[Page-level text extractions]
- Opening Delimiter -
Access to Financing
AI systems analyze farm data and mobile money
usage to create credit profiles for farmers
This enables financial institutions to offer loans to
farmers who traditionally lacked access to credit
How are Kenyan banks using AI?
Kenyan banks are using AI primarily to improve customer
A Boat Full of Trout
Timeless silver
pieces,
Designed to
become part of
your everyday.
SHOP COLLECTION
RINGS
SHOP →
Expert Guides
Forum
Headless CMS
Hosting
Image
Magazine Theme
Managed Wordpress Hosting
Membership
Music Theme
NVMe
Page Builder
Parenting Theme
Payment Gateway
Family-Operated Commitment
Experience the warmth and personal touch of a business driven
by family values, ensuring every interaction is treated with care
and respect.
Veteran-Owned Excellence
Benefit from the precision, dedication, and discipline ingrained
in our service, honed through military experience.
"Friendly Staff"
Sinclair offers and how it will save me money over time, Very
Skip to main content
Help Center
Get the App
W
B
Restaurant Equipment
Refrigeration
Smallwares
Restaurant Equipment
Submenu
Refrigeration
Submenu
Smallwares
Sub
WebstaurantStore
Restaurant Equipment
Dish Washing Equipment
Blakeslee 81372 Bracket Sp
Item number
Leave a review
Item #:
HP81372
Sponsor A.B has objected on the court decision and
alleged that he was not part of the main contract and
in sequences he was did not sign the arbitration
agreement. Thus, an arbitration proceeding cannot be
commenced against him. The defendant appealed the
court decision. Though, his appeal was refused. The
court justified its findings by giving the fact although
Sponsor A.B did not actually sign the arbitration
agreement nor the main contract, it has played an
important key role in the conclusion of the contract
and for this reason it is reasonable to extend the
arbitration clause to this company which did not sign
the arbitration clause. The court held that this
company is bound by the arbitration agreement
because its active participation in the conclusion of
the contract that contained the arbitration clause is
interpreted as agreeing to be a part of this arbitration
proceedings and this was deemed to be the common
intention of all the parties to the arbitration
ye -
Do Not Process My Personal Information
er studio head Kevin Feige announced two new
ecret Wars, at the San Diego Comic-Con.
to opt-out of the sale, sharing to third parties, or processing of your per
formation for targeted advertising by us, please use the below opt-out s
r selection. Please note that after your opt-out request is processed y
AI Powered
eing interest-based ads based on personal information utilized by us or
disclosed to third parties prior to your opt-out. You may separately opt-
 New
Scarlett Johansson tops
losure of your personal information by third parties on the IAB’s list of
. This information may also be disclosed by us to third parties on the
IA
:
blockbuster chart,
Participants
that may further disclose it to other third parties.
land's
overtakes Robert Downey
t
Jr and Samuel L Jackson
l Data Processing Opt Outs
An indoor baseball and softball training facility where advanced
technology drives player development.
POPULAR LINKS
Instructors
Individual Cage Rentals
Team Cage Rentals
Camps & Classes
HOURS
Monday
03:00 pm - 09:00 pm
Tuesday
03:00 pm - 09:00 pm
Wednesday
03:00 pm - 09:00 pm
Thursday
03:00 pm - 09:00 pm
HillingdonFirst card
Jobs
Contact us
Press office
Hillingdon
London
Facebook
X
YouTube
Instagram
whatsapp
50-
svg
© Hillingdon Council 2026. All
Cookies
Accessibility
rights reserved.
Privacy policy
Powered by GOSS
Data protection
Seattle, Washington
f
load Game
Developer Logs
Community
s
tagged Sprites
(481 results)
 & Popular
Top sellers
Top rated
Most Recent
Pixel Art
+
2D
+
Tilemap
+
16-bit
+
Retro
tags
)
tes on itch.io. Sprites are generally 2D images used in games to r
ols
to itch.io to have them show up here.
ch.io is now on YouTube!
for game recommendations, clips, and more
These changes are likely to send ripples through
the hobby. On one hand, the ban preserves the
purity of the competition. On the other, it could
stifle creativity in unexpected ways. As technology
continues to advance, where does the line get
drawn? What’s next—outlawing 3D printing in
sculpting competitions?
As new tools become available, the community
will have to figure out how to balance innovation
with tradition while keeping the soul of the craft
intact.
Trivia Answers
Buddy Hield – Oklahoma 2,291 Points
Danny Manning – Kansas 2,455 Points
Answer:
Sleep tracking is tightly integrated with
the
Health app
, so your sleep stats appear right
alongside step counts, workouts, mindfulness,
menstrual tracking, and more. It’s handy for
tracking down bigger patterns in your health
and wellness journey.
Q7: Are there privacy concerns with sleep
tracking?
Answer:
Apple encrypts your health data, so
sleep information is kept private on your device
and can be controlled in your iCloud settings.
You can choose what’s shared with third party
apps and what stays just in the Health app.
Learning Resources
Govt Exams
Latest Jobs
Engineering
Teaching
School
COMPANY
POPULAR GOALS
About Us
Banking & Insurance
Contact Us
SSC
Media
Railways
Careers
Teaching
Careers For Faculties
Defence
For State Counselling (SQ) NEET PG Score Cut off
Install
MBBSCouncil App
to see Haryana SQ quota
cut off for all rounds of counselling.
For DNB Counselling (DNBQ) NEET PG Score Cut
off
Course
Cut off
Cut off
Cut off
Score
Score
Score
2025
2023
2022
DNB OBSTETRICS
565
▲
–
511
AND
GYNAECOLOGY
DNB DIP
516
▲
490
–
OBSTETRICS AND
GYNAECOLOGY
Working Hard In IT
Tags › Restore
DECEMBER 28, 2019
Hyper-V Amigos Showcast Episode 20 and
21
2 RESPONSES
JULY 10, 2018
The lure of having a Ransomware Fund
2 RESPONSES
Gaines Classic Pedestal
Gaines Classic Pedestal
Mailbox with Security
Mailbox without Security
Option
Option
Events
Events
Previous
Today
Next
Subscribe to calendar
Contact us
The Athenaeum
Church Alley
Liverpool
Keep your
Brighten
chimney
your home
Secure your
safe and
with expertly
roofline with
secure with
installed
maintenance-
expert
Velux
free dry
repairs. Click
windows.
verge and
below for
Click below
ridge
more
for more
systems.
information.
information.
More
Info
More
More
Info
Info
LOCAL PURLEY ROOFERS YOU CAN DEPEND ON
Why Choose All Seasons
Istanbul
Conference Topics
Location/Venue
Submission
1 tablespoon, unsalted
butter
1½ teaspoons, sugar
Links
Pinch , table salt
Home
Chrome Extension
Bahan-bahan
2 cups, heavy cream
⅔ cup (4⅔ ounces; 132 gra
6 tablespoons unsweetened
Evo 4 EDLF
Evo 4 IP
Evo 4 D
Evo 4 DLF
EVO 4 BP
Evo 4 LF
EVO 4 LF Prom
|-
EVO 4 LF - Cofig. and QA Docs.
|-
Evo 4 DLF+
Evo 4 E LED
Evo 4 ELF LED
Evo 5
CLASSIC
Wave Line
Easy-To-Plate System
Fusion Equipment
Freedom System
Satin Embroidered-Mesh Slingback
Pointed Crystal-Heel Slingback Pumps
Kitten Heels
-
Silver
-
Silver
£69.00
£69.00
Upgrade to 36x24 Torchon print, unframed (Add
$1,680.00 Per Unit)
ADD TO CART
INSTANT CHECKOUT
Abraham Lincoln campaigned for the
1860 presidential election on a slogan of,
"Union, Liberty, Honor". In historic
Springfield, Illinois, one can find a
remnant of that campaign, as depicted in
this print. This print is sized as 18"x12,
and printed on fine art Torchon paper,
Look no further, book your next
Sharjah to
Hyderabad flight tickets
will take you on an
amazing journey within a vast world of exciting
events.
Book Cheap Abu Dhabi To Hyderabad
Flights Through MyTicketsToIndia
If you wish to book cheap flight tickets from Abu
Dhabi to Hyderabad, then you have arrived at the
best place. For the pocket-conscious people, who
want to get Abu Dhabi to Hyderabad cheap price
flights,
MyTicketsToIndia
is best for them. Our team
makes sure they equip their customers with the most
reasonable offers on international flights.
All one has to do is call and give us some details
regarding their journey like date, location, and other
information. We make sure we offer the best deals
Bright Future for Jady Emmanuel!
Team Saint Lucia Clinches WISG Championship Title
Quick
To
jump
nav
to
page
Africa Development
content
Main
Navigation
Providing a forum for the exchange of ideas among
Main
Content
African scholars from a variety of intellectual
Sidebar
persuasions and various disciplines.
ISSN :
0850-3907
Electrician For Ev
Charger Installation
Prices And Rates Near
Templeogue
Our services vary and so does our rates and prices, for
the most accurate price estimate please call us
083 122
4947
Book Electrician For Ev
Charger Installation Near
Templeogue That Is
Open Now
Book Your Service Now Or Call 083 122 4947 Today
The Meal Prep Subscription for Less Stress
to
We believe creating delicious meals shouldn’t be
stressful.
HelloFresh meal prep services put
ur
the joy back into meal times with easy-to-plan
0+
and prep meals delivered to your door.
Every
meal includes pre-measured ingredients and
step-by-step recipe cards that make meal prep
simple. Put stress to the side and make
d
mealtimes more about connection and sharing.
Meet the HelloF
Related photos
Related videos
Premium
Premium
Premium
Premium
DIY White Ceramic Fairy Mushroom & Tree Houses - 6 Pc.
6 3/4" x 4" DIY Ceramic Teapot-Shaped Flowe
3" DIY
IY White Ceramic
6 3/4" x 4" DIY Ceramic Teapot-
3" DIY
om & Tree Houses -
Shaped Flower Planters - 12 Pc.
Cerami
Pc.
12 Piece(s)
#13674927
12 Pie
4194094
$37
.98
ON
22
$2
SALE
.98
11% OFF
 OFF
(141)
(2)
- Closing Delimiter -
◆ Action item: Extract from the records above the lines from the one containing "menstrual tracking, and more. It’s handy for" to the one containing "to see Haryana SQ quota", both lines included, exactly as they appear and with nothing else.

◆ Written solution:
menstrual tracking, and more. It’s handy for
tracking down bigger patterns in your health
and wellness journey.
Q7: Are there privacy concerns with sleep
tracking?
Answer:
Apple encrypts your health data, so
sleep information is kept private on your device
and can be controlled in your iCloud settings.
You can choose what’s shared with third party
apps and what stays just in the Health app.
Learning Resources
Govt Exams
Latest Jobs
Engineering
Teaching
School
COMPANY
POPULAR GOALS
About Us
Banking & Insurance
Contact Us
SSC
Media
Railways
Careers
Teaching
Careers For Faculties
Defence
For State Counselling (SQ) NEET PG Score Cut off
Install
MBBSCouncil App
to see Haryana SQ quota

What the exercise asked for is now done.